▶ 本文:
モデルを作る際に使うMV1LoadModel関数の戻り値がモデルのハンドルなので、モデルを作る際は大切に保管しておきましょう。
DxLib標準の関数については以下を参照してください。
4.汎用性を高めてみよう
さて、これを更に汎用性を高めたいという魂胆です。
今はPlayerAnimationというenumにしか対応していません。
つまり、自機のアニメーションしか割り当てることができないのです。
自機だけでなく、ペットや敵やボスキャラなど、いろんなキャラクターにアニメーションをアタッチしたいときに、キャラクター1人1人に合わせたアニメーション管理クラスを作るのは手間がかかります。
そこで、templateという技術を使います。
#pragma once
template<typename T> //任意のアニメーションenum
class Animator
{
private:
T attachAnime; //再生中のアニメーション名
int attachAnimeIndex; //アニメーションのアタッチされた番号
float animeTimer; //アニメーションのタイマー
float animeStopTime; //アニメーションの終了タイマー
bool isLoopAnime; //ループするアニメーションか否か
public:
//コンストラクタ
Animator()
{
attachAnime = static_cast<T>(-1);
attachAnimeIndex = -1;
animeStopTime = 0.0f;
animeTimer = 0.0f;
isLoopAnime = false;
}
//デストラクタ
~Animator()

▶ データ一覧:

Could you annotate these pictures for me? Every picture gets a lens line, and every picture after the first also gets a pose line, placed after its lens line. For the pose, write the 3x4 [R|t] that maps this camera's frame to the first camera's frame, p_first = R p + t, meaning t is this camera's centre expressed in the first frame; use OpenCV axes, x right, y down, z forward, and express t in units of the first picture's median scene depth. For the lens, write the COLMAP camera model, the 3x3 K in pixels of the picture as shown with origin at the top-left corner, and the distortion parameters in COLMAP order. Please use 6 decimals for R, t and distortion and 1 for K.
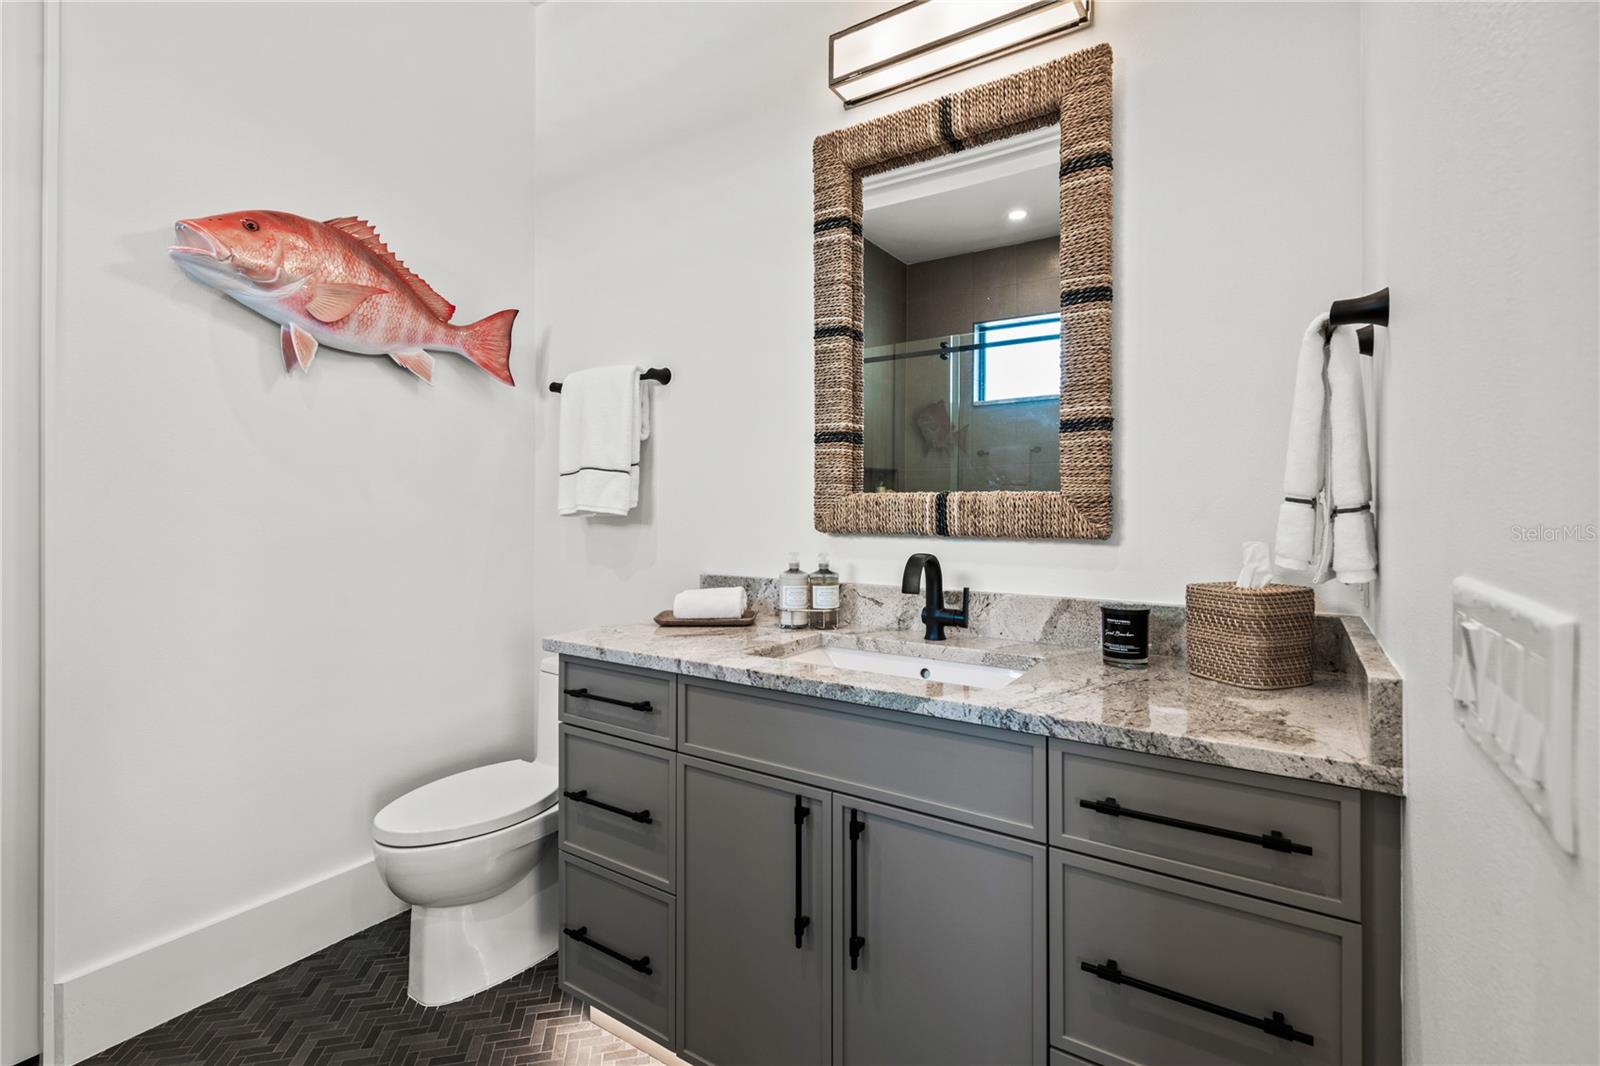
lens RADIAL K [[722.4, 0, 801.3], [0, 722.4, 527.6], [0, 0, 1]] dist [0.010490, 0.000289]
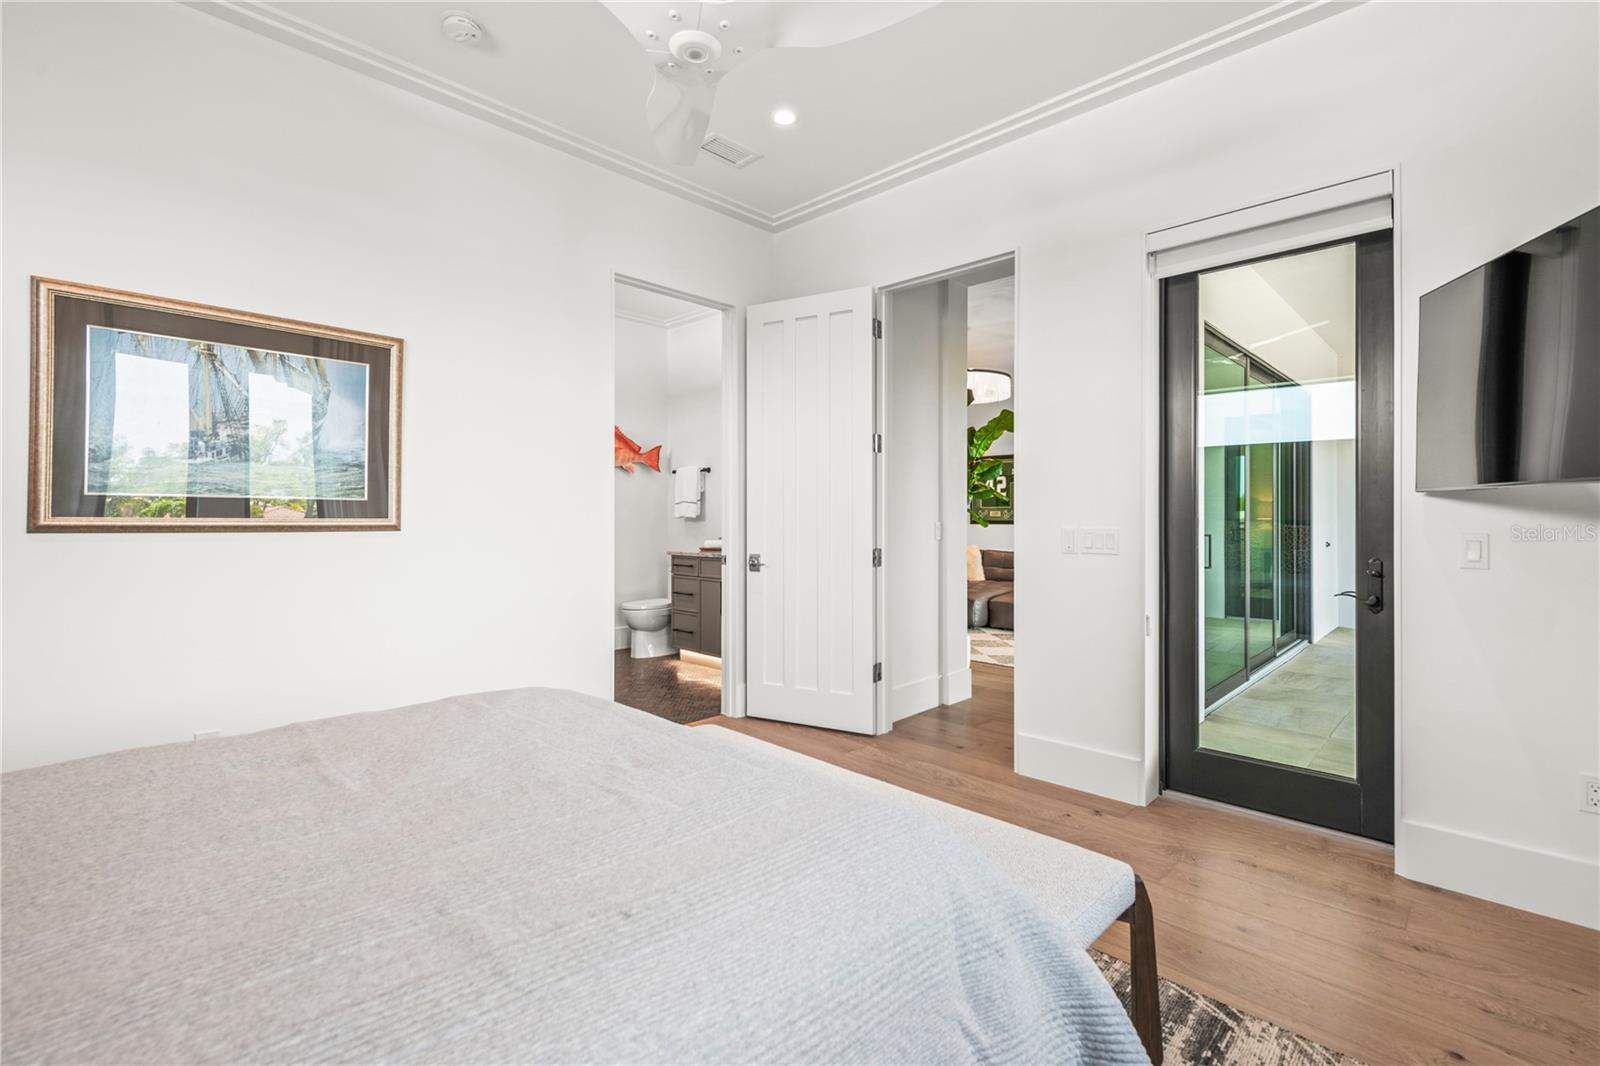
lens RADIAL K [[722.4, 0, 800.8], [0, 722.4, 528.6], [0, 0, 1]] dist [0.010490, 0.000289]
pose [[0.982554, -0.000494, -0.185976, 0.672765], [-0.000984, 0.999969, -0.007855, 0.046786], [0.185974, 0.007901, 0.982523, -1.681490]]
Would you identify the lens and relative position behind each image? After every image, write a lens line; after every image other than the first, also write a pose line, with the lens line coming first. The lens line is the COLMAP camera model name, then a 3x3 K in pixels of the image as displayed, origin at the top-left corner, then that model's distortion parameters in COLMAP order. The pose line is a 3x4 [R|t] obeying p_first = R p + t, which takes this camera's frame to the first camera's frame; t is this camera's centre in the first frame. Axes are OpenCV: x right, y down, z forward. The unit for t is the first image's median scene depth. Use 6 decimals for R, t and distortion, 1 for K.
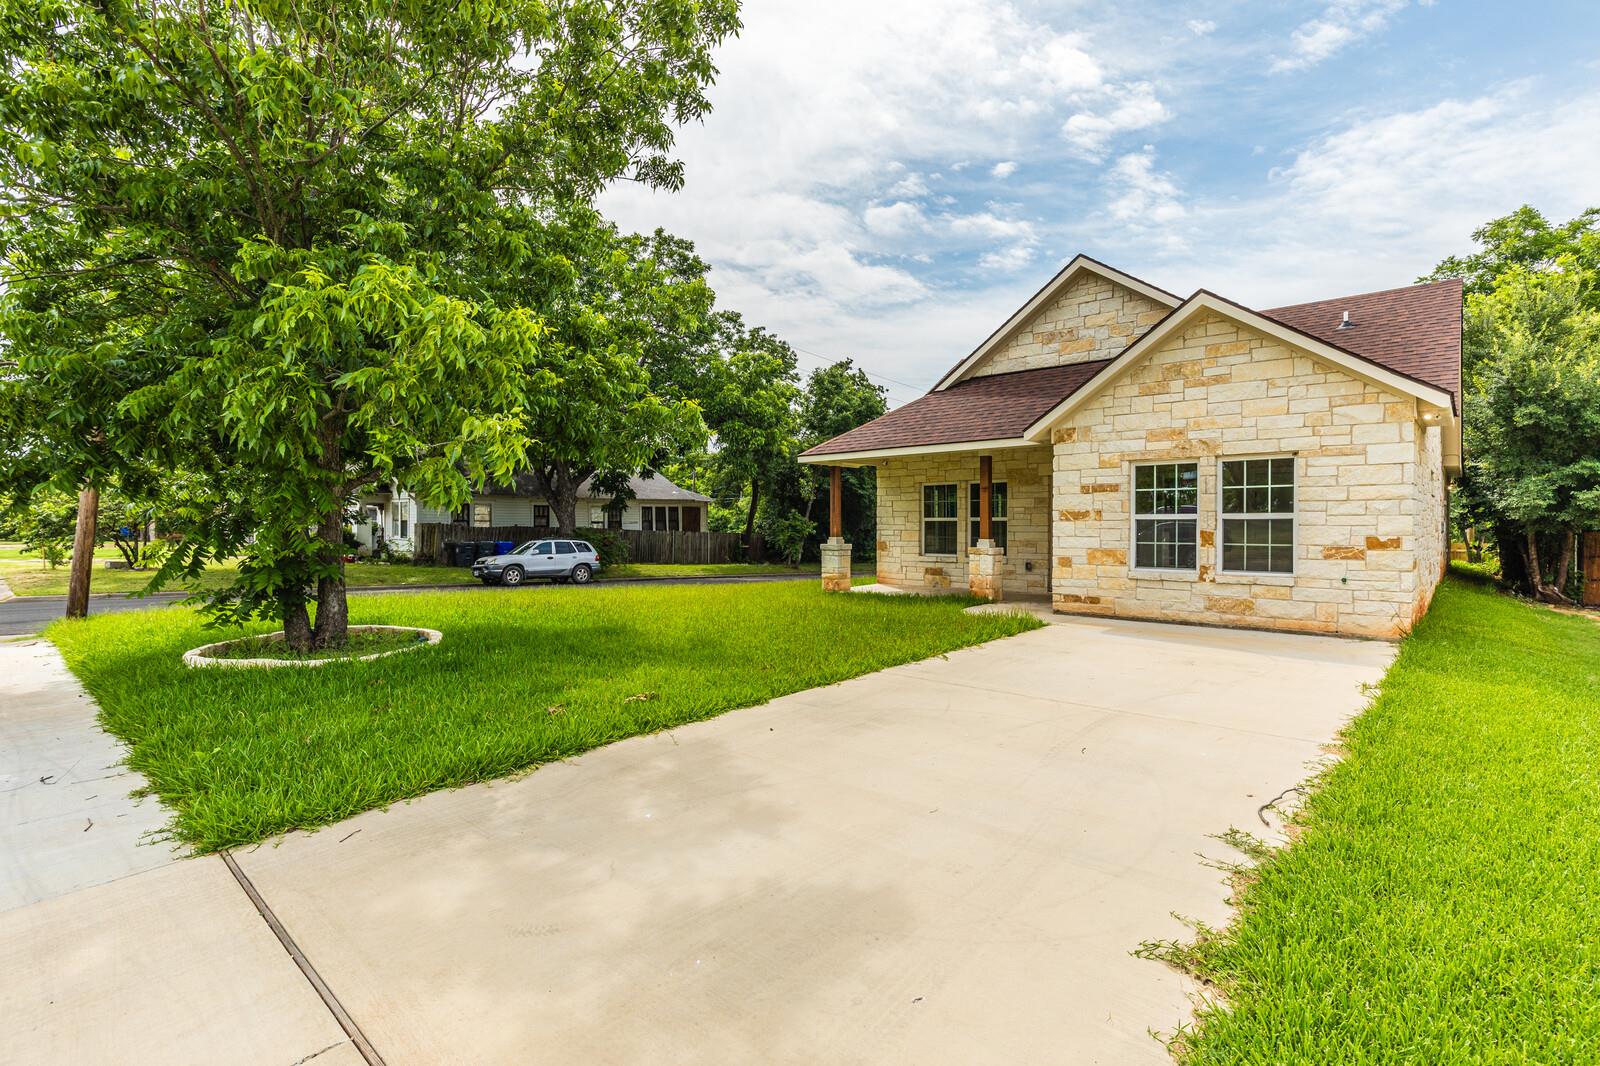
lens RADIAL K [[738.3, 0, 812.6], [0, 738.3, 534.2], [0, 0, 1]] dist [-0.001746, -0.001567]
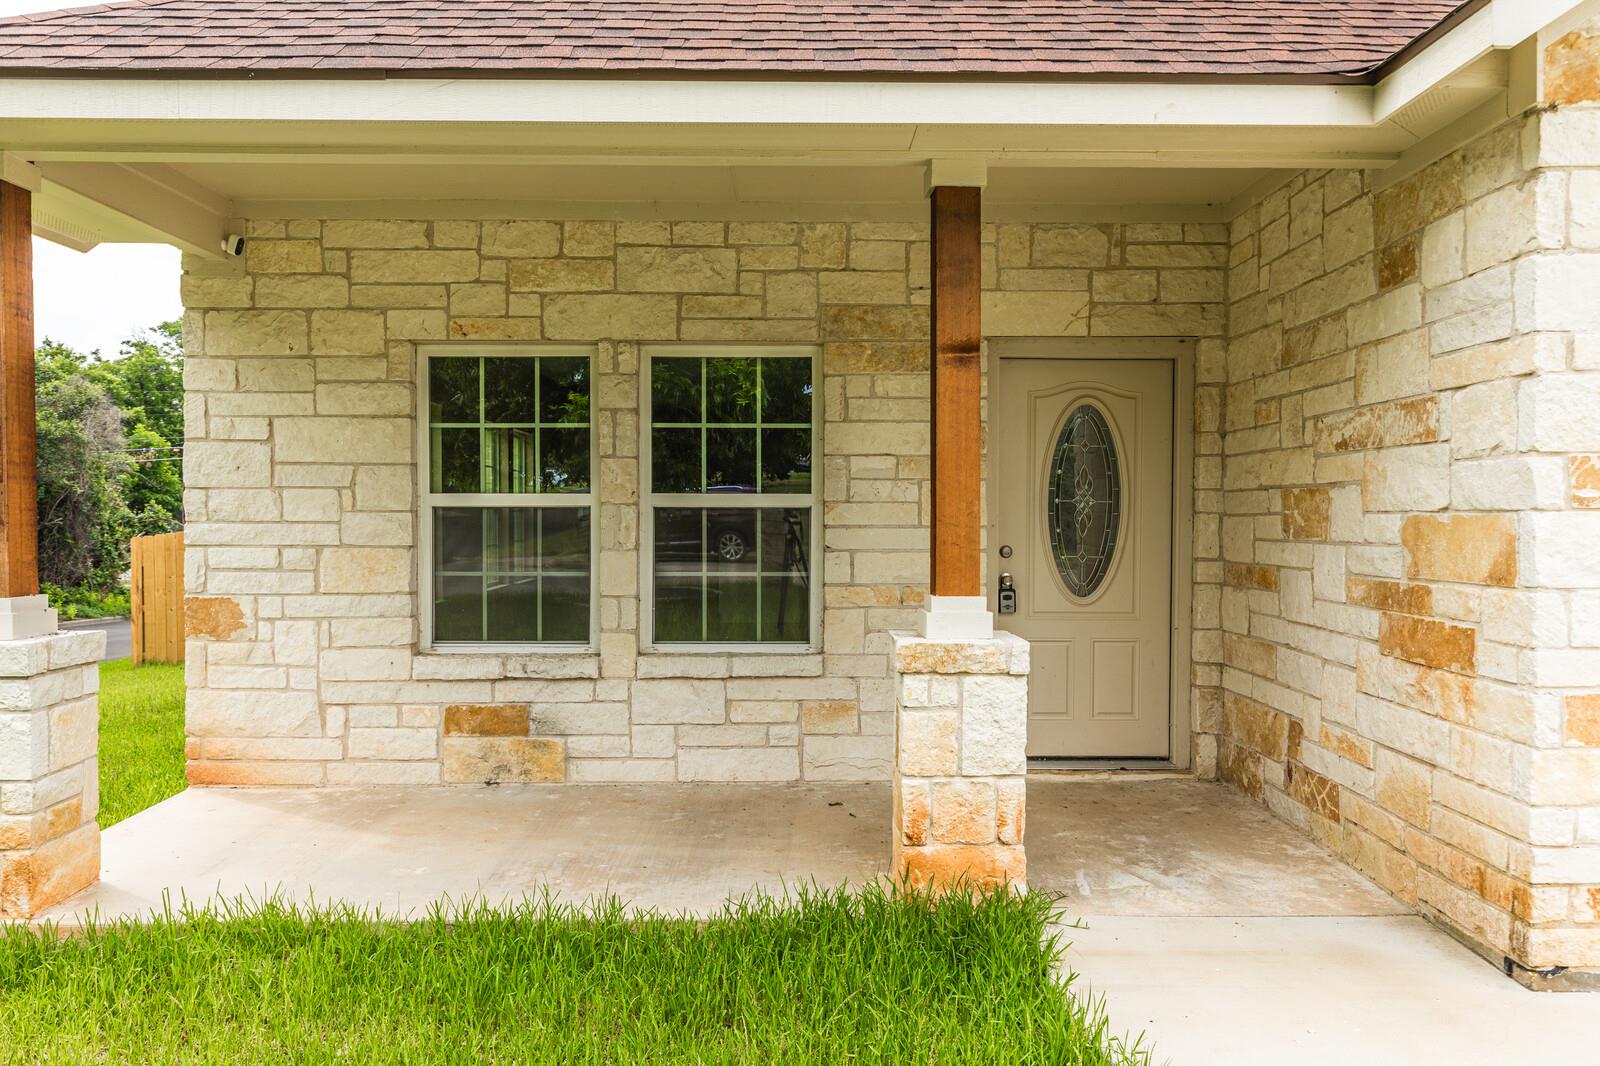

▶ 問題 1:
次の (a)〜(c) の記述が本文の内容と合っているかを、はいかいいえで答えてください。それぞれ、判断の根拠となる本文の語句をそのまま引用して添えてください。
(a) 現在の実装はPlayerAnimationというenumにしか対応していない。
(b) 汎用性を高めるために、templateという技術が使われる。
(c) キャラクター一人ひとりに合わせたアニメーション管理クラスを作るのは手軽である。
▶ 問題 2:
本文をもとに、次の問いに答えてください。
(a) MV1LoadModel関数の戻り値は何ですか。
(b) コンストラクタでattachAnimeIndexに代入される値は何ですか。
(c) isLoopAnimeはどのようなことを表す変数ですか。

▶ 解答 1:
(a) はい。「今はPlayerAnimationというenumにしか対応していません。」
(b) はい。「そこで、templateという技術を使います。」
(c) いいえ。「キャラクター1人1人に合わせたアニメーション管理クラスを作るのは手間がかかります。」

▶ 解答 2:
(a) モデルのハンドルです。
(b) -1です。
(c) ループするアニメーションか否かを表します。